POLLUTING THE AIR, INDOORS AND OUTSIDE
Utilities should work to provide customers with the most affordable, healthy, and safe clean energy options — but that’s the opposite of what methane gas utilities are doing.
Methane often leaks from pipelines and indoor piping, creating risks of explosions and releasing pollutants such as the carcinogen benzene into the air even before it’s burned. When combusted inside homes — in furnaces for heating, on stoves for cooking, or in water heaters to warm water — the pollution released includes carbon monoxide, benzene, and asthma-linked nitrogen dioxide that pollute indoor air. The pollution also includes unhealthy nitrogen oxides, particulate pollution, and ozone that make air unhealthy outdoors.
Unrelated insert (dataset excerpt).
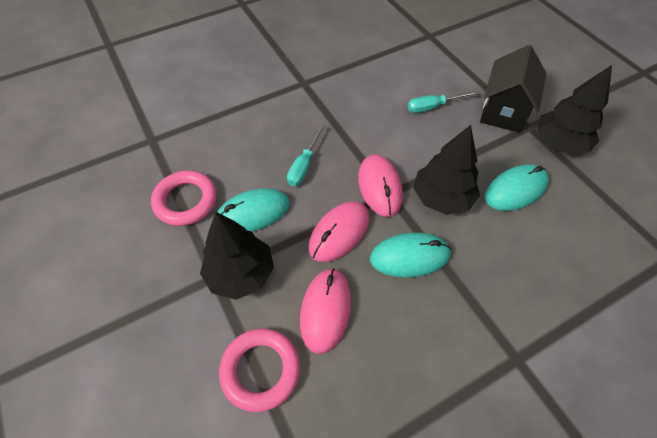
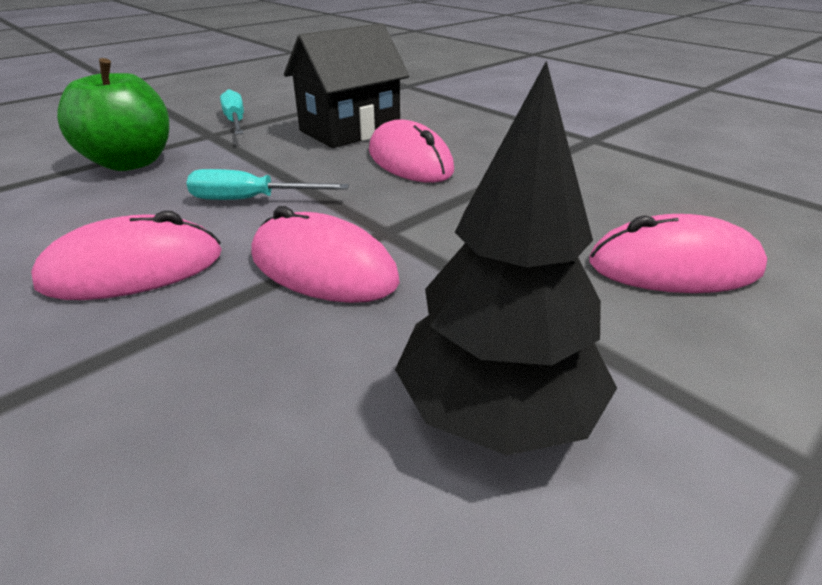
black tree: 3 -> 1
green apple: 0 -> 1
pink mouse: 3 -> 4
pink ring: 2 -> 0
turquoise mouse: 3 -> 0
Moreover, methane gas heating equipment is a significant source of greenhouse gases that build up in the atmosphere and trap heat, worsening climate change.
Instead of doubling down on expensive new methane gas pipelines in order to extract more profit from consumers, utilities should be supporting customers in improving their homes with state-of-the-art efficient electric appliances like heat pumps, induction cooktops, and heat pump water heaters.
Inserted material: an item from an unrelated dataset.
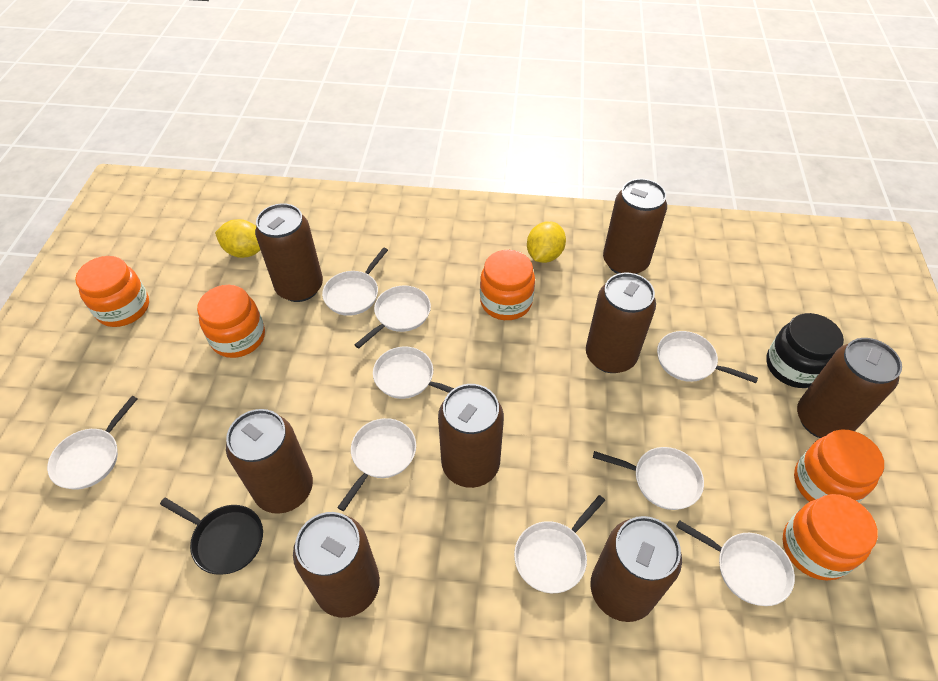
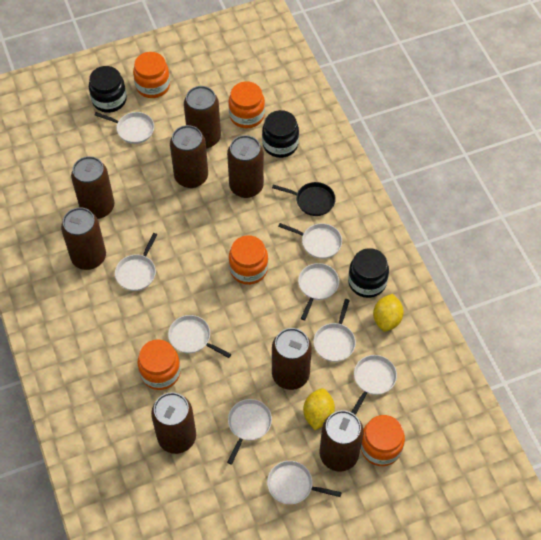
black jar: 1 -> 3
HARMING OUR HEALTH AND CAUSING DISEASE
No parent should have to watch a child struggle to breathe, but gas-burning home heating equipment and appliances are making childhood — and adult — asthma worse. Multiple credible peer-reviewed studies show that the toxic pollutants released by burning methane gas cause and exacerbate a wide variety of life-threatening health problems, including asthma, cancer, early childhood development, and dementia, as well as negative impacts on maternal and fetal health, including lower birth weights.
These health effects can be devastating for individuals and families — and they also have society-wide impacts, causing billions in economic damages each year in healthcare costs, lost workdays, and more.